═════ Document segment
9. LIMITATION OF LIABILITY

IN NO EVENT WILL NOVACY, NOR ITS AFFILIATES, OR THEIR RESPECTIVE DIRECTORS, OFFICERS, SHAREHOLDER, AND USERS’ (“NOVACY’S PARTIES”) AGGREGATE LIABILITY TO YOU, EXCEED THE AMOUNTS PAID BY YOU TO NOVACY IN RESPECT OF THE SERVICES. IN NO EVENT WILL NOVACY OR NOVACY PARTIES, HAVE ANY LIABILITY TO YOU FOR ANY INDIRECT, CONSEQUENTIAL, SPECIAL, EXEMPLARY OR INCIDENTAL DAMAGES, INCLUDING WITHOUT LIMITATION DAMAGES FOR LOST PROFITS OR REVENUES, BUSINESS INTERRUPTION, LOSS OF GOODWILL, COMPUTER FAILURE OR MALFUNCTION, LOSS OF DATA OR BUSINESS INFORMATION ARISING FROM THE INSTALLATION, OPERATION, USE OF OR INABILITY TO USE THE SOLUTION, EVEN IF ADVISED OF THE POSSIBILITY OF SUCH DAMAGES OR IF SUCH POSSIBILITY WAS REASONABLY FORESEEABLE. NO ACTION, REGARDLESS OF FORM, ARISING OUT OF OR RELATING TO THESE TERMS MAY BE BROUGHT AGAINST NOVACY MORE THAN TWELVE (12) MONTHS AFTER THE TERMINATION OR EXPIRATION OF THESE TERMS.

10. TERM AND TERMINATION
  1. These Terms shall enter into effect upon the Effective Date stated on the Order, and unless terminated earlier in accordance with the stated herein, shall continue until the expiration of the Subscription Period set forth in the Order (the “Subscription Term”). Without derogating from the foregoing, any Order and all rights and licenses granted hereunder in connection therewith shall automatically terminate if You and/or any of Your Users breach the terms hereof and such breach is not cured within seven (7) days of provision of a written notice thereof by Novacy.
  2. Sections 3.2, 3.4, 3.5, 3.6, 5, 6, 7, 8.2, 8.3 and 10 will survive any termination or expiration of any applicable Order and these Terms. In the event of that Novacy reasonably believes that You and/or any of Your Client Users are breaching or have breached these Terms, Novacy may temporarily suspend or terminate Your and/or any of your Users access to the Solution, in addition to any other remedies that may be available to Novacy under any applicable law.
  3. Upon termination or expiration of the Subscription Term all rights and license provide to You and/or any of Your Users hereunder shall immediately terminate and You and/or any of Your Users shall immediately cease any and all use and/or access to the Solution.
══════════
═════ Data provided
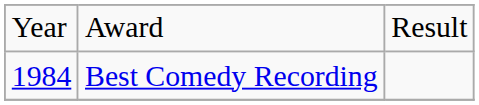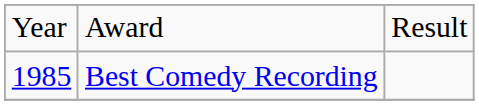Best Comedy Recording | column 1: 1984 -> 1985
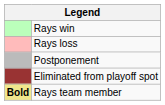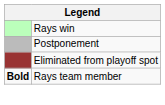- row: Rays loss
Rays team member | column 1: khaki background -> no background
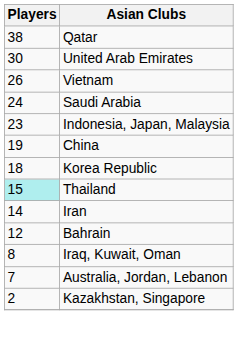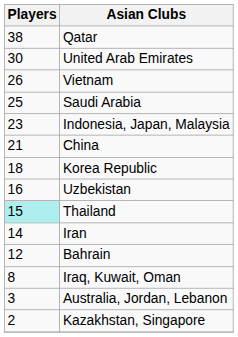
══════════
### What to work on
(1) Answer these questions from the Novacy terms excerpt, one answer per line, using the same letters:
(a) How long after the termination or expiration of the Terms does the deadline fall for bringing an action against Novacy?
(b) How many days does a breach have to be cured after Novacy gives written notice of it?
(c) Where is the Effective Date of the Terms stated?
(2) Translate this sentence from the Novacy terms excerpt into Spanish: "Sections 3.2, 3.4, 3.5, 3.6, 5, 6, 7, 8.2, 8.3 and 10 will survive any termination or expiration of any applicable Order and these Terms."
(3) Continue the Novacy terms excerpt from where it stops.

### Results of the exercise
(1)
(a) Twelve (12) months.
(b) Seven (7) days.
(c) On the Order.

(2) Las Secciones 3.2, 3.4, 3.5, 3.6, 5, 6, 7, 8.2, 8.3 y 10 subsistirán a cualquier terminación o vencimiento de cualquier Pedido aplicable y de estos Términos.

(3)
11. BILLING, PLAN MODIFICATIONS AND PAYMENTS

11.1 Unless otherwise indicated on a Form referencing these Terms and subject to Section 11.2, all charges associated with Your access to and use of the Service (“Subscription Charges”) are due in full upon commencement of Your Subscription Term. If You fail to pay Your Subscription Charges or charges for other services indicated on any Form referencing these Terms within five (5) business days of Our notice to You that payment is due or delinquent, or if You do not update payment information upon Our request, in addition to Our other remedies, We may suspend or terminate access to and use of the Service by You, Users and End-Users.

11.2 If You choose to upgrade Your Service Plan or increase the number of authorized Users during Your Subscription Term (a “Subscription Upgrade”), any incremental Subscription Charges associated with such Subscription Upgrade will be prorated over the remaining period of Your then-current Subscription Term, charged to Your Account and due and payable upon implementation of such Subscription Upgrade. In any future Subscription Term, Your Subscription Charges will reflect any such Subscription Upgrades.

11.3 No refunds or credits for Subscription Charges or other fees or payments will be provided to You if You elect to downgrade Your Service Plan. Downgrading Your Service Plan may cause loss of content, features, or capacity of the Service as available to You under Your Account, and Novacy does not accept any liability for such loss. Novacy reserves the right to contact You about special pricing if You maintain an exceptionally high number of Users, End-Users or other excessive stress on the Service.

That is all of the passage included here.